» **ELENCO ATTIVITÀ**
[1] Riporta tutti i danni fisici che, secondo il brano sull'accumulo, possono essere causati dagli oggetti che impediscono i normali movimenti.
[2] Prosegui il brano sull'accumulo a partire dall'ultima frase riportata.

Il DA può provare danni secondari legati all’insorgenza di malattie, a causa della scarsa igiene presente nelle abitazioni, oppure lesioni, fratture, ferite, slogature, causate dalla presenza di oggetti che impediscono i normali movimenti. Spesso l’accumulo può avere importanti ripercussioni anche sulla vita familiare e relazionale che spesso si trovano infatti a vivere un’esistenza isolata. L’imbarazzo e la sofferenza generati dal disordine possono indurre a evitare di invitare persone a casa e sono causa di frequenti liti con i familiari.
Si stima che tra il 2 e il 5% della popolazione presenti un problema di accumulo che gli causa disagio e/o problemi che interferiscono con il normale svolgimento della propria vita. In realtà è probabile che si tratti di un fenomeno sottostimato visto che raramente chi accumula chiede aiuto e riconosce il disturbo. Viene vissuto in una dimensione di segretezza: chi ne soffre si vergogna, evita di parlarne, spesso si isola socialmente e evita di far entrare in casa persone estranee alla famiglia; a volte anche i familiari più stretti sono tenuti fuori.

» **DATI IN INGRESSO**

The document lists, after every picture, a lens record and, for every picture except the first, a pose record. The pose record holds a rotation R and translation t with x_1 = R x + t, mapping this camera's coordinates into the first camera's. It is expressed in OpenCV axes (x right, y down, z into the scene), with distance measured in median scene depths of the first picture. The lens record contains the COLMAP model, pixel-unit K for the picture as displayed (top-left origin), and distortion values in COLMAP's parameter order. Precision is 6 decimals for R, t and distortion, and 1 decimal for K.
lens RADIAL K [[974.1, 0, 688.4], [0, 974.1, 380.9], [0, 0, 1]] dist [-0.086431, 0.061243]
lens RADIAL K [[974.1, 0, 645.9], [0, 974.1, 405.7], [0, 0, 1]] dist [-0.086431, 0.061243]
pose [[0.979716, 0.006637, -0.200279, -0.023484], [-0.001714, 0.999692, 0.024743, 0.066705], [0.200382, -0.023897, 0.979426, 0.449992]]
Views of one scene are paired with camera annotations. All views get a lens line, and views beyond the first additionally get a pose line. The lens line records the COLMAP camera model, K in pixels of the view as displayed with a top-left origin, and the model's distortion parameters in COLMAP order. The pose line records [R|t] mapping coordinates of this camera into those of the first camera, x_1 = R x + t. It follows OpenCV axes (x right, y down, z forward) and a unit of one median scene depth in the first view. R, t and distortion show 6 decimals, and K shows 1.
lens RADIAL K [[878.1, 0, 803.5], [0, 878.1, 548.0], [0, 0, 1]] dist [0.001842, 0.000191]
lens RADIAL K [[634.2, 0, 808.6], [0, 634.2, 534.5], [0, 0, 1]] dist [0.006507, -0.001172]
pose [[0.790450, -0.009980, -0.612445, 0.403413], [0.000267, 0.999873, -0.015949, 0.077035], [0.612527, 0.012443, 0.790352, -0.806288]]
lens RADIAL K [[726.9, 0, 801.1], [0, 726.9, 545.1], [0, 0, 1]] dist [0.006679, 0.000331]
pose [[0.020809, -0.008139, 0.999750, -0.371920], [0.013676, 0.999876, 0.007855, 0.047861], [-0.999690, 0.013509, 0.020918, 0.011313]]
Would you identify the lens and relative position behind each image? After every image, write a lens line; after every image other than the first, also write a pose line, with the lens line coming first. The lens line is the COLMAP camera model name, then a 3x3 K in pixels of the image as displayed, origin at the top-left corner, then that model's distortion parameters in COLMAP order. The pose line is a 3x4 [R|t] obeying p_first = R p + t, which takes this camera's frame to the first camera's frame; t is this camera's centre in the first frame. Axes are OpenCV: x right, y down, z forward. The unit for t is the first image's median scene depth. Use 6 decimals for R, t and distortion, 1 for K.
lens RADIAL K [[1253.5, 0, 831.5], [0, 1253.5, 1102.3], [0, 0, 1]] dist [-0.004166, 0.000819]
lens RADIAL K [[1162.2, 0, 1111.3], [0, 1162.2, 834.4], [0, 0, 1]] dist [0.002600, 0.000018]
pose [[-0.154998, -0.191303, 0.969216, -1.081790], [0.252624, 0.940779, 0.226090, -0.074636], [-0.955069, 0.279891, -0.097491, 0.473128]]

» **RISPOSTE PER ATTIVITÀ**
[1] lesioni, fratture, ferite, slogature

[2]
Il comportamento di accumulo, oltre a essere un disturbo a sé, può essere di diversi altri disturbi:
- Disturbo Ossessivo Compulsivo (DOC): in questo caso l’accumulo è accompagnato da altri sintomi ossessivi (di solito rituali di ordine o simmetria) ed è il risultato della presenza di ossessioni e/ di sensazioni di incompletezza: buttare implica intense sensazioni di “cose non a posto” (es. “buttare un ricordo è come perdere un pezzo di me”) o intensa paura che si realizzi un qualche danno.
- Disturbo Ossessivo Compulsivo di Personalità: è uno dei tanti aspetti del carattere di una persona che è rigida, tende a collezionare, che spesso è avara, che ha difficoltà a separarsi e con i cambiamenti, che tende a pianificare tutti i dettagli della propria vita.
- Lesioni cerebrali da traumi o demenza: specifiche lesioni cerebrali sono associate ad un anomalo comportamento di accumulo, che però appare più disorganizzato, senza scopo.
- Sindrome di Diogene: in questa sindrome l’accumulo si presenta insieme a una vita in condizioni molto precarie dal punto di vista sanitario e di decoro sociale: c’è una generale trascuratezza nella cura della casa e della persona.
- Schizofrenia: in questo caso si inserisce tra i tanti comportamenti ripetitivi disfunzionali della schizofrenico, però l’accumulo si presenta più disorganizzato, non c’è legame con gli oggetti, e risponde ai farmaci antipsicotici.
- Disturbo da controllo degli impulsi: un accumulo esagerato di oggetti può essere l’esito di comportamenti impulsivi, in particolare dello shopping compulsivo a volte ci sono entrambi i disturbi).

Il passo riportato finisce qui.